Alevtina commença à trembler.
— Attends-nous chez toi avec Nikita, — annonça Antonia Igorevna. — Nous avons besoin de vacances à la mer. Et maintenant, on ne paiera même pas l’hôtel. Et essaye de ne pas nous laisser entrer. Tu sais ce que je peux faire, ma fille. Je t’ai élevée, nourrie et soignée toutes ces années.
Alevtina raconta l’appel à son mari.
— Je ne sais pas quoi faire, — se lamenta la femme.
— Et si on les envoyait balader ? — demanda Timur.
— Tu n’as pas idée de ce qu’elle pourrait faire, — dit presque en pleurs Alevtina. — Même changer d’appartement ne suffira pas.
Mais après réflexion, Timur proposa un autre plan. Alevtina rappela sa mère et lui dit qu’ils pouvaient venir.
— Et les billets ? — demanda Antonia Igorevna.
— Les billets sont à la billetterie, — répondit sèchement Alevtina.
— Et on doit acheter nos billets nous-mêmes ? Tu as gâté ton mari, ma fille, — dit Antonia Igorevna, avec reproche.
Timur arriva délibérément en retard à la gare pour faire enrager les proches de sa femme.
Il les conduisit à la maison de campagne inachevée de sa mère, Lioubov Grigorievna, dont ils s’occupaient ensemble. Il s’agissait d’un terrain avec un jardin partiellement planté. Comme logement, il y avait une simple cabane. Pendant que mère et fils tentaient de comprendre ce qu’il se passait, Timur déchargea rapidement leurs affaires du coffre.
— De l’eau dans le puits, un poêle à l’intérieur, des légumes dans le jardin ! — expliqua rapidement Timur. — Il y a un petit village avec un kiosque à côté. Si vous avez faim, vous trouverez quelque chose. La mer est là-bas.
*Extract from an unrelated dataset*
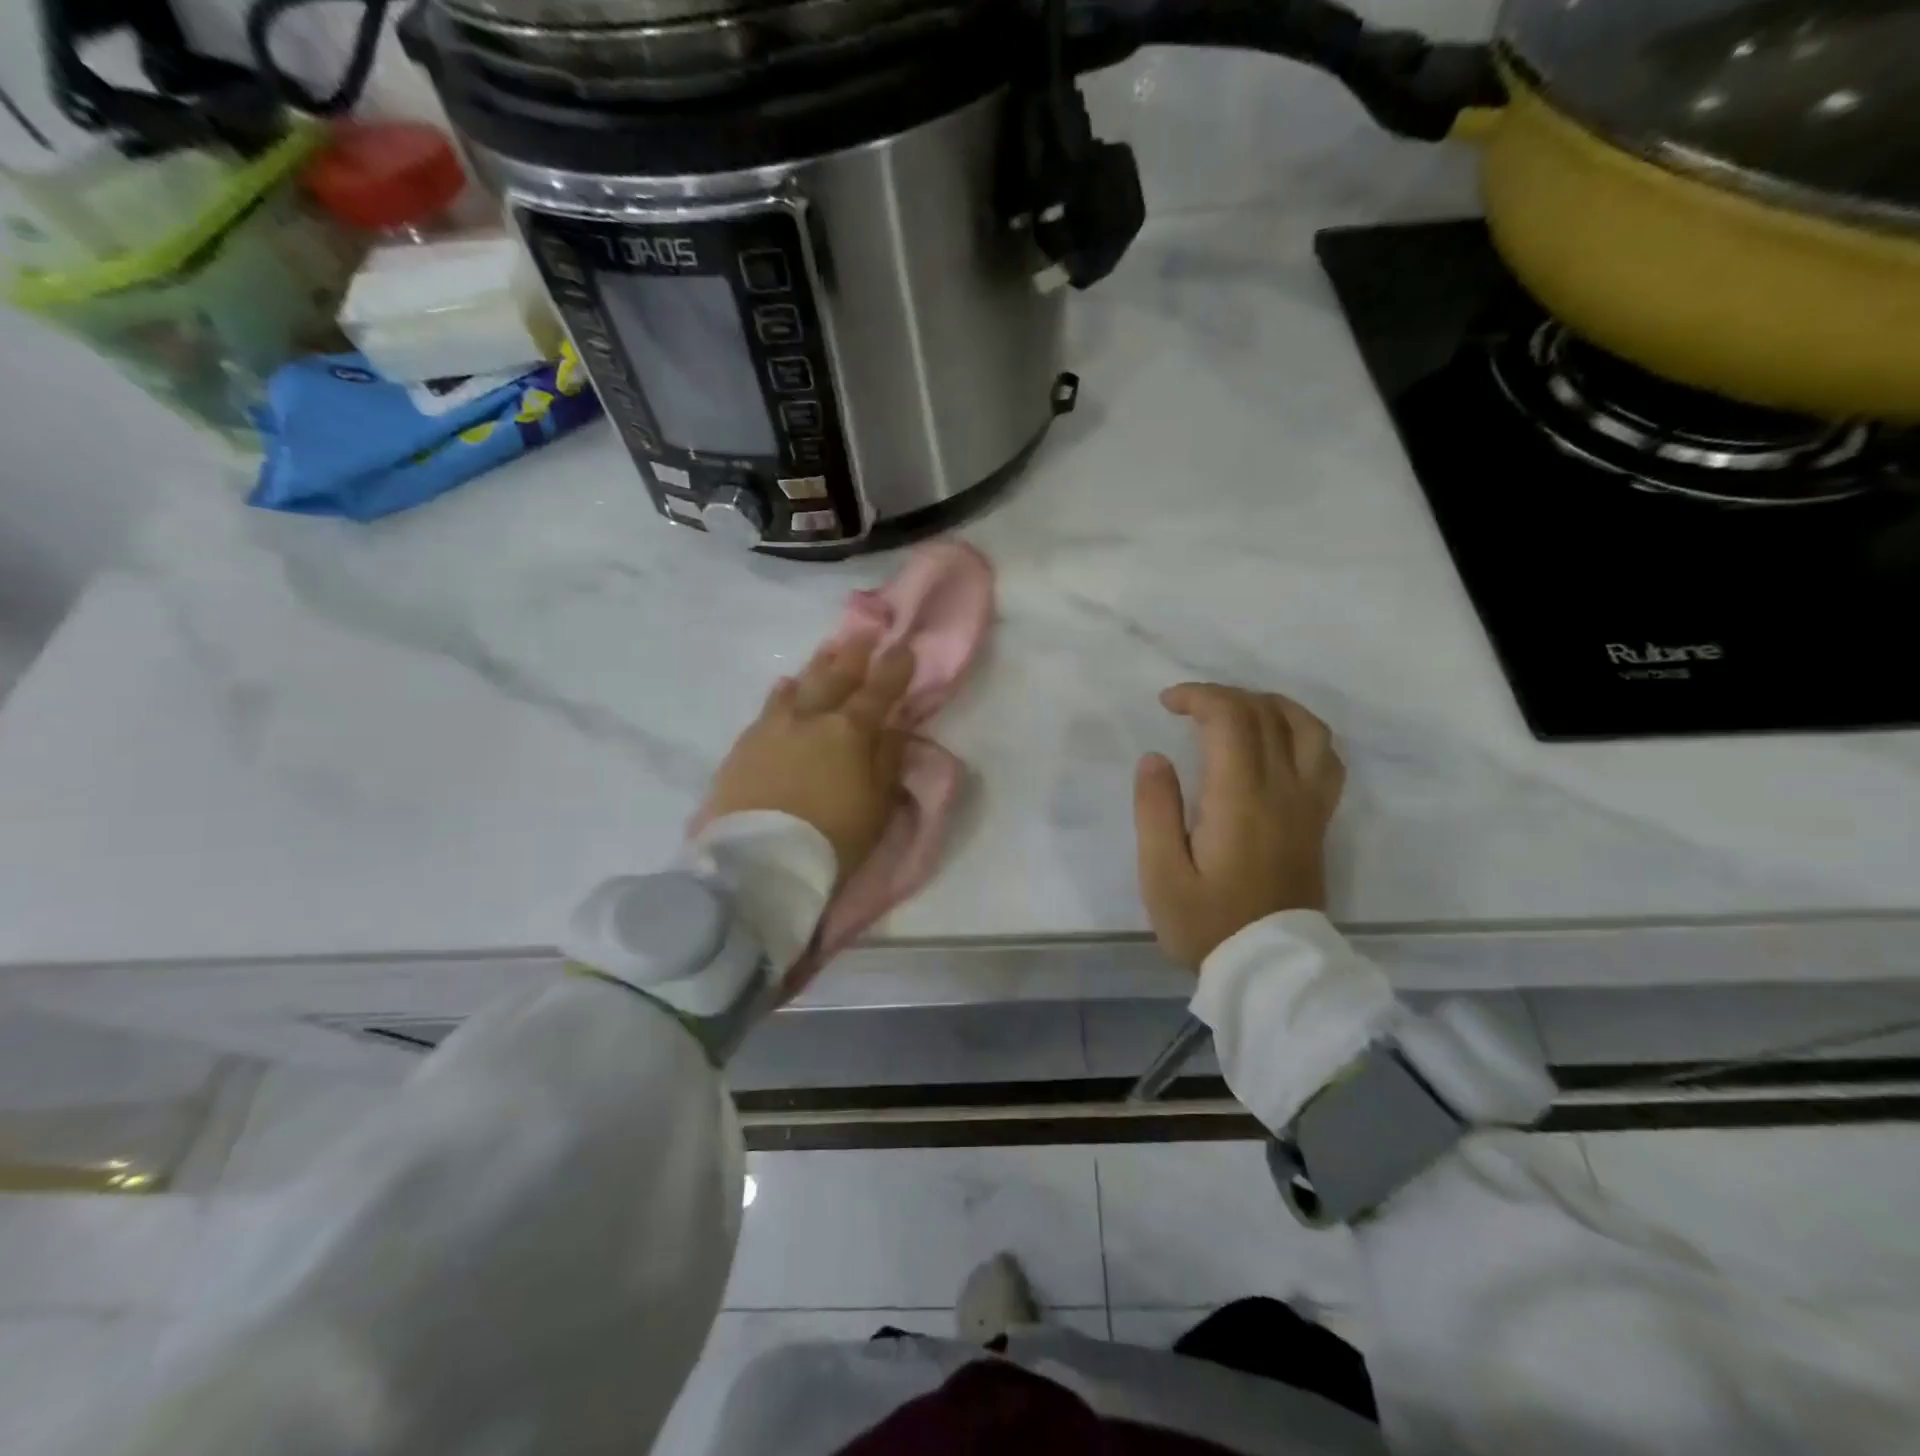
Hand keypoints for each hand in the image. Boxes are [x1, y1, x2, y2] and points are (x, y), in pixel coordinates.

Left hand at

Bonnes vacances.
Après avoir donné toutes les instructions, Timur partit, jetant les clés de la cabane à Nikita.
Dix jours plus tard, Timur alla chercher les parents de sa femme et les emmena à la gare. Dans le parking, il demanda à Nikita de sortir, puis se tourna vers Antonia Igorevna.
— Je sais tout, — dit Timur. — Si vous osez déranger à nouveau ma femme, et encore moins lui faire des menaces, vous aurez affaire à moi ! Maintenant, il y a quelqu’un pour la protéger. C’est bien compris ?
Antonia Igorevna resta silencieuse. Timur jeta un coup d’œil à Nikita, qui attendait dehors.
— Pauvre garçon, — dit-il. — Vous allez lui pourrir la vie et son caractère. C’est fini.
Timur déchargea les affaires de la mère et du fils du coffre, monta dans la voiture et s’en alla. Chez eux, il raconta à sa femme l’histoire des adieux de ses parents. Cette nuit-là, Alevtina dormit paisiblement.